──────── Tekstfragment

Ook in onze Nederlandse samenleving is deze ontwikkeling zichtbaar. Politici en burgers die zich meer en meer afkeren van de wereld en zich terugtrekken achter de dijken in een poging om onze welvaart te beschermen tegen de invloeden van Afrikanen, moslims, Polen en anderen. Alleen zo denken zij hun veiligheid en eigenheid te kunnen bewaren. Men vergeet echter dat wij onze welvaart juist te danken hebben aan onze grote en intense betrokkenheid in de wereld. Volgens de globaliseringsindex van het Internationale Instituut voor Duurzame Ontwikkeling in Maastricht – ICIS, neemt Nederland de vijfde plek in op de ranglijst van landen die het meest verbonden zijn met de wereld. Deze index kijkt niet alleen naar economische aspecten maar ook naar aspecten van politiek, technologie, migratie en sociale ontwikkelingen.

────────────────
──────── Aangeleverde gegevens

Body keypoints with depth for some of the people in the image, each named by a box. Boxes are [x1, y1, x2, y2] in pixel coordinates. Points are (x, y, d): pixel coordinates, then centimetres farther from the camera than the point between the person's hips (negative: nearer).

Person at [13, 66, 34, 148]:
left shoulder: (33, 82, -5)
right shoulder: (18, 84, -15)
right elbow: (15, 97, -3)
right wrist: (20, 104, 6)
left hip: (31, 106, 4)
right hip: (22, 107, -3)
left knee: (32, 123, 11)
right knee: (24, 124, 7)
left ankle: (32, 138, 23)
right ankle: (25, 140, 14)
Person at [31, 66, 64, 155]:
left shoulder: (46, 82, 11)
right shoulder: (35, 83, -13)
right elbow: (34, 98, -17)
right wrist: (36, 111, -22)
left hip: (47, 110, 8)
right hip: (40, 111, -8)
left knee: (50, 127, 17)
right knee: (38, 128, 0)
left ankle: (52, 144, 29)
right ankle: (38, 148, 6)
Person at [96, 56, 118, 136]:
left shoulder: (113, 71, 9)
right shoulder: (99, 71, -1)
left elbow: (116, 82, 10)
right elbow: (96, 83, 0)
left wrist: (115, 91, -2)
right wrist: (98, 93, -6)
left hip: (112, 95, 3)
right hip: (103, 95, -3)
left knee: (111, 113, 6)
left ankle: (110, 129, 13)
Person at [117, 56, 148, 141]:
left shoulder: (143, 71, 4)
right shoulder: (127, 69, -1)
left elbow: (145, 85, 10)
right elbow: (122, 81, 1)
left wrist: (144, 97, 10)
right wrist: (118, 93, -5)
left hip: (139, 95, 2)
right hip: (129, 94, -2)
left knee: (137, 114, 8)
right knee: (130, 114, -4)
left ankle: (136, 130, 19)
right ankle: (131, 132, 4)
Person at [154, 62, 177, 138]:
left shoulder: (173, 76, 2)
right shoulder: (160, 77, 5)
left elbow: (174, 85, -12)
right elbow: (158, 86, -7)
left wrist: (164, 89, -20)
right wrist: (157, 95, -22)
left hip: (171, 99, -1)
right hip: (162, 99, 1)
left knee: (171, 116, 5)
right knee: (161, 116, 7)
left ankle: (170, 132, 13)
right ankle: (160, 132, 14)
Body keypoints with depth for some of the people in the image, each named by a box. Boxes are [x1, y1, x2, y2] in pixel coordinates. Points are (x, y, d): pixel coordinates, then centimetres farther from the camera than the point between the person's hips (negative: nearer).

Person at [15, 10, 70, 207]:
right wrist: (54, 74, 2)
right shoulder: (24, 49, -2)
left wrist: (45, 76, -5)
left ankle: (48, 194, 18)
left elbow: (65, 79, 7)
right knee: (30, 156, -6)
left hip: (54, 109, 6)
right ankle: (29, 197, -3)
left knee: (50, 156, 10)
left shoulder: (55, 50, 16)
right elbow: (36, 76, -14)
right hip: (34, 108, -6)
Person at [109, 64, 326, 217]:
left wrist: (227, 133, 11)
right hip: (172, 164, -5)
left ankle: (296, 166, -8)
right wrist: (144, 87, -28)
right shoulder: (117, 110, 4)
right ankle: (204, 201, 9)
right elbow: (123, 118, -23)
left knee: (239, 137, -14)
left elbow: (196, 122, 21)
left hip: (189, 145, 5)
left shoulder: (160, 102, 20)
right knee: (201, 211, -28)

────────────────
──────── Aangeleverde gegevens

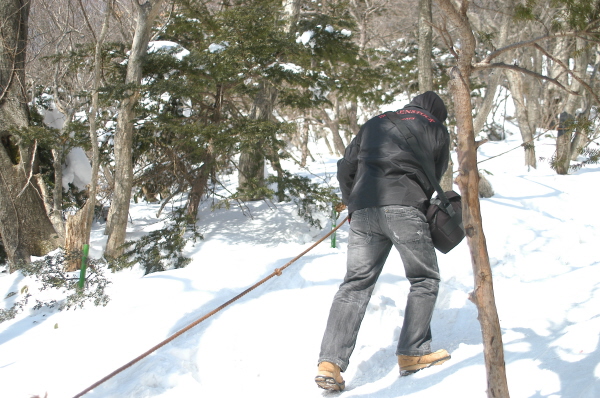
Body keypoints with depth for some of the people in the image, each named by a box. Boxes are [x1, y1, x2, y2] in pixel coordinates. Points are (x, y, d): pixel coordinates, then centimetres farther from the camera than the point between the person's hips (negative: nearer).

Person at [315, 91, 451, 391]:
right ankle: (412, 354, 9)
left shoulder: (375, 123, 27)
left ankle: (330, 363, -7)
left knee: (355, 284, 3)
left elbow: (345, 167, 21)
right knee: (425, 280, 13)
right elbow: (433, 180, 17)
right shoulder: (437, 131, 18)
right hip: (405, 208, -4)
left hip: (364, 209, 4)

────────────────

Noem alle aspecten waarnaar de globaliseringsindex volgens het tekstfragment hierboven kijkt.

- Antwoord:
Economische aspecten, politiek, technologie, migratie en sociale ontwikkelingen.